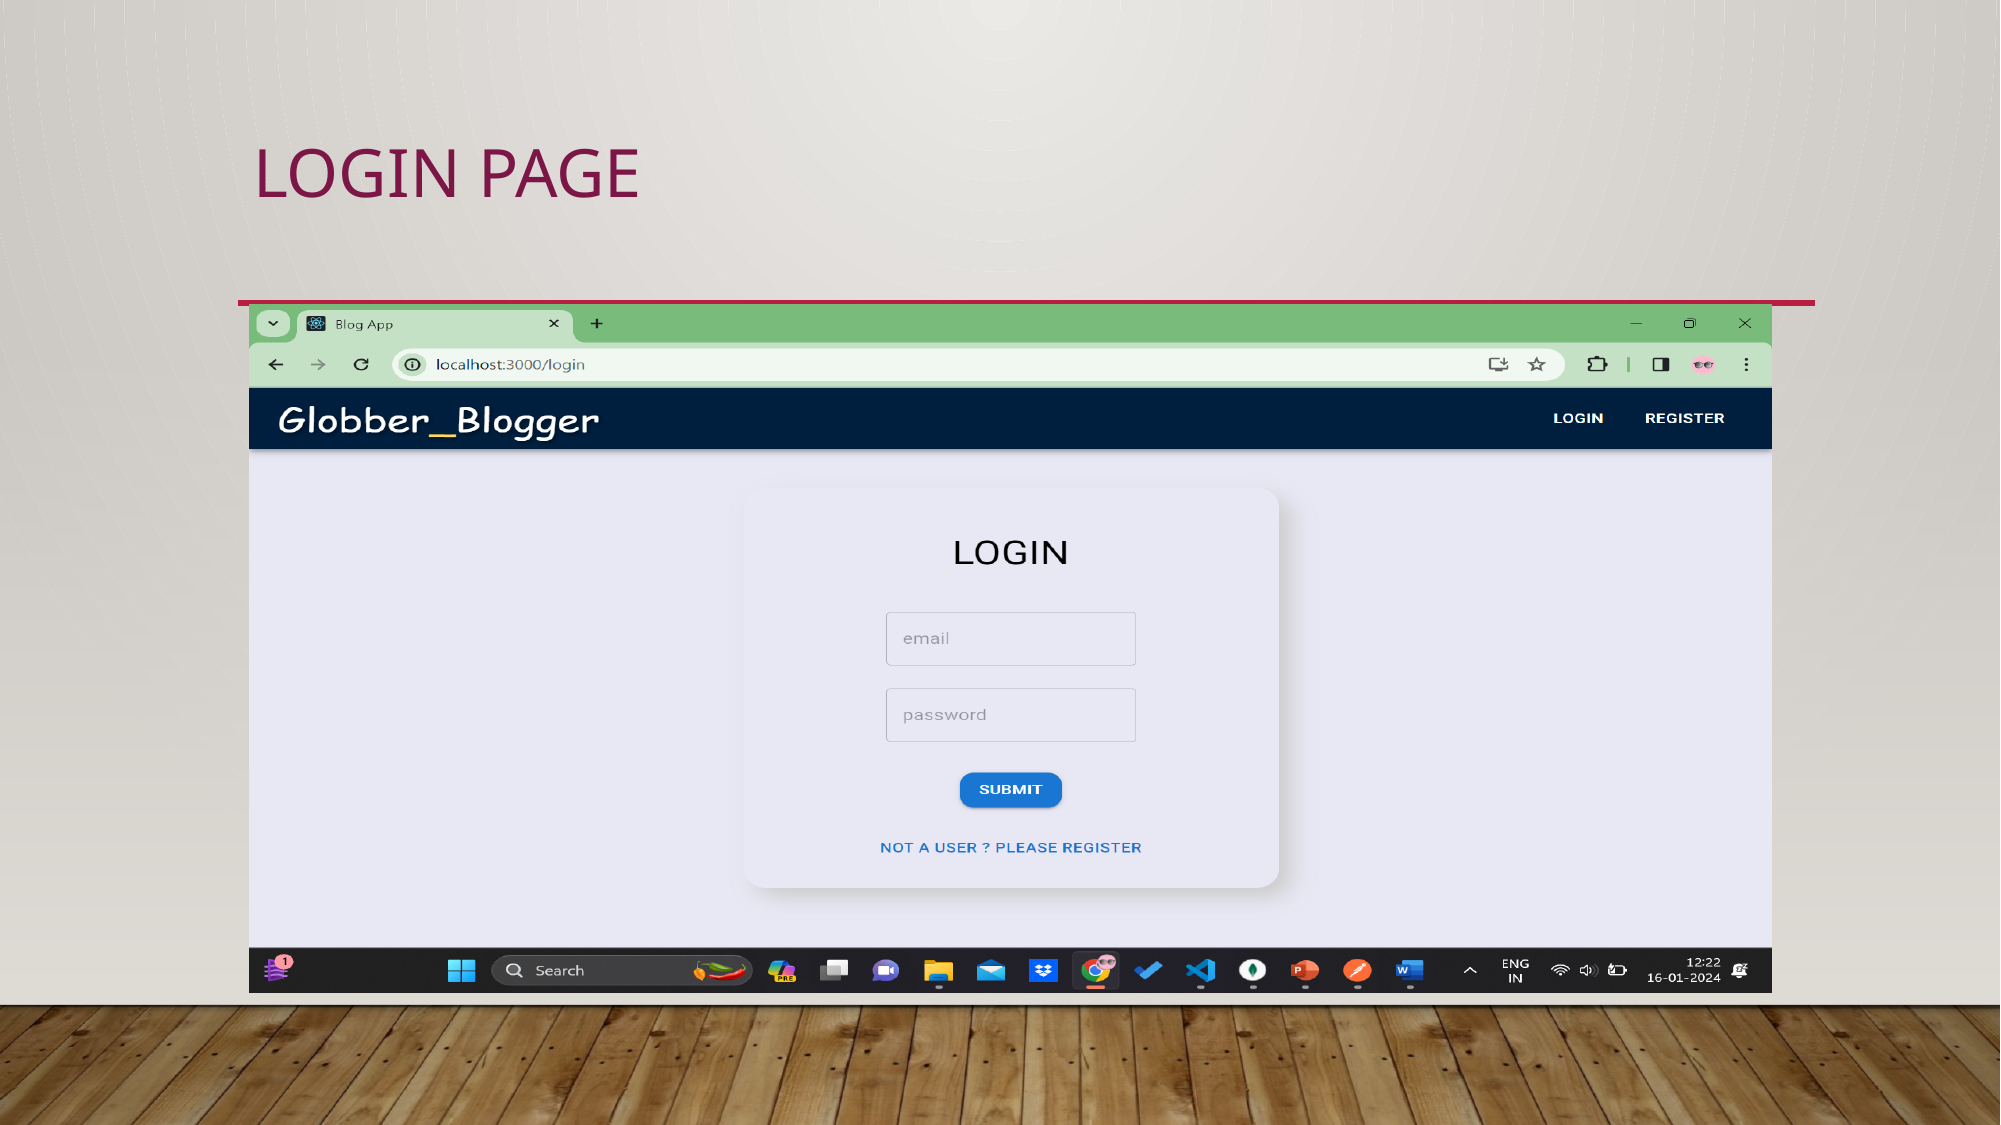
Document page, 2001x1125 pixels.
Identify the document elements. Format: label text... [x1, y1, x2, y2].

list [248, 303, 1772, 994]
picture [0, 1005, 2000, 1125]
title Login page [238, 131, 1814, 305]
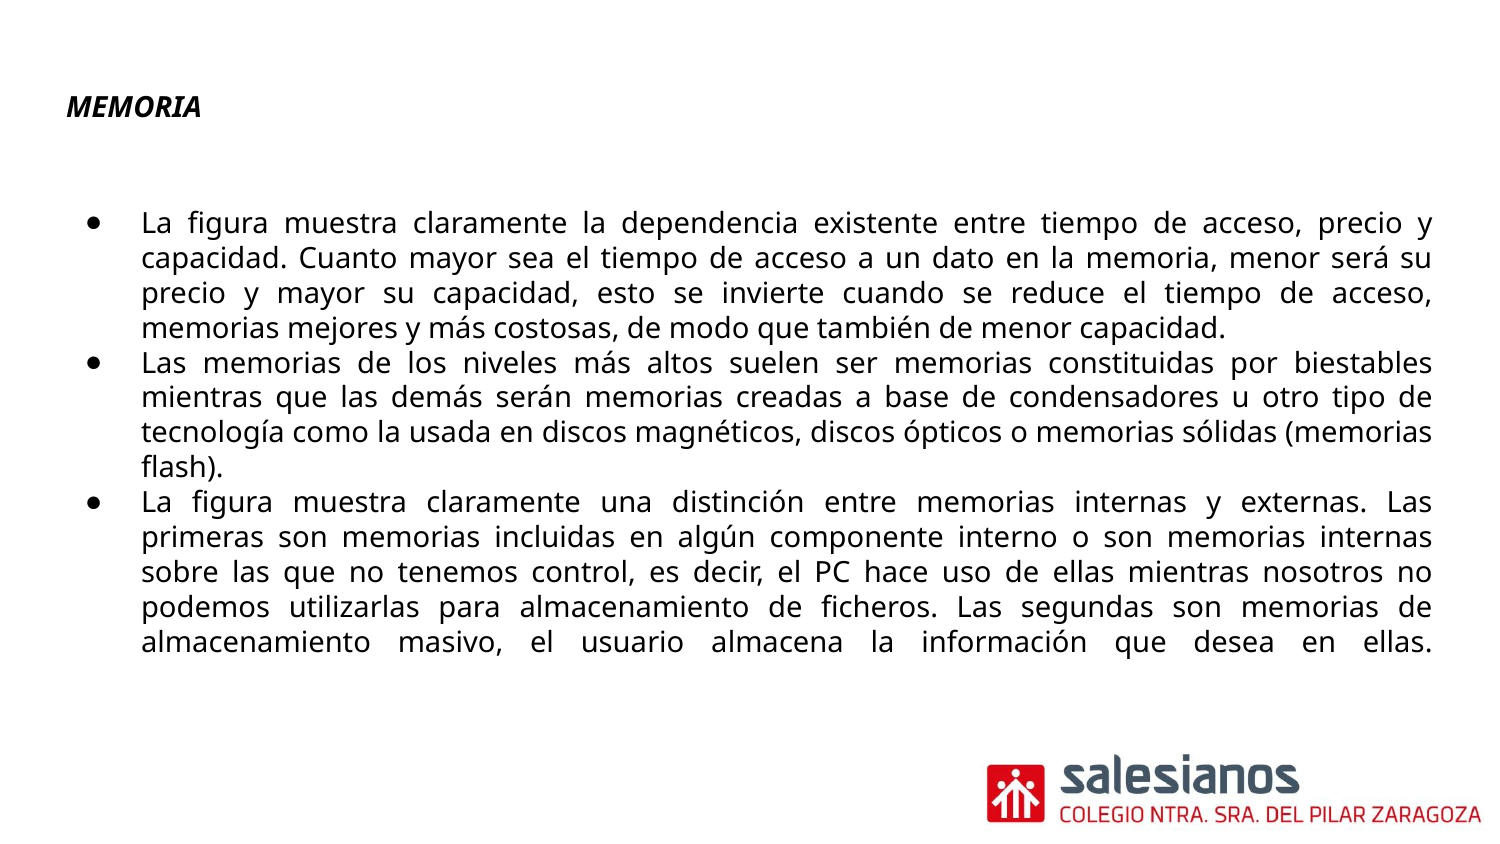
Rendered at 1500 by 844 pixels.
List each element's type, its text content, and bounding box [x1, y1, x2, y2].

list La figura muestra claramente la dependencia existente entre tiempo de acceso, precio y capacidad. Cuanto mayor sea el tiempo de acceso a un dato en la memoria, menor será su precio y mayor su capacidad, esto se invierte cuando se reduce el tiempo de acceso, memorias mejores y más costosas, de modo que también de menor capacidad. Las memorias de los niveles más altos suelen ser memorias constituidas por biestables mientras que las demás serán memorias creadas a base de condensadores u otro tipo de tecnología como la usada en discos magnéticos, discos ópticos o memorias sólidas (memorias flash). La figura muestra claramente una distinción entre memorias internas y externas. Las primeras son memorias incluidas en algún componente interno o son memorias internas sobre las que no tenemos control, es decir, el PC hace uso de ellas mientras nosotros no podemos utilizarlas para almacenamiento de ficheros. Las segundas son memorias de almacenamiento masivo, el usuario almacena la información que desea en ellas. [51, 189, 1449, 750]
picture [970, 741, 1500, 844]
title MEMORIA [51, 72, 1449, 167]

■ REQUIREMENT ■
Apart from the images, everything in the records must be repeated exactly.

■ OUTPUT OF THE TASK ■
Document page, 2001x1125 pixels.
Identify the document elements. Format: label text... [x1, y1, x2, y2].

list [248, 303, 1772, 994]
picture [0, 1005, 2000, 1125]
title Login page [238, 131, 1814, 305]
Rendered at 1500 by 844 pixels.
List each element's type, its text content, and bounding box [x1, y1, x2, y2].

list La figura muestra claramente la dependencia existente entre tiempo de acceso, precio y capacidad. Cuanto mayor sea el tiempo de acceso a un dato en la memoria, menor será su precio y mayor su capacidad, esto se invierte cuando se reduce el tiempo de acceso, memorias mejores y más costosas, de modo que también de menor capacidad. Las memorias de los niveles más altos suelen ser memorias constituidas por biestables mientras que las demás serán memorias creadas a base de condensadores u otro tipo de tecnología como la usada en discos magnéticos, discos ópticos o memorias sólidas (memorias flash). La figura muestra claramente una distinción entre memorias internas y externas. Las primeras son memorias incluidas en algún componente interno o son memorias internas sobre las que no tenemos control, es decir, el PC hace uso de ellas mientras nosotros no podemos utilizarlas para almacenamiento de ficheros. Las segundas son memorias de almacenamiento masivo, el usuario almacena la información que desea en ellas. [51, 189, 1449, 750]
picture [970, 741, 1500, 844]
title MEMORIA [51, 72, 1449, 167]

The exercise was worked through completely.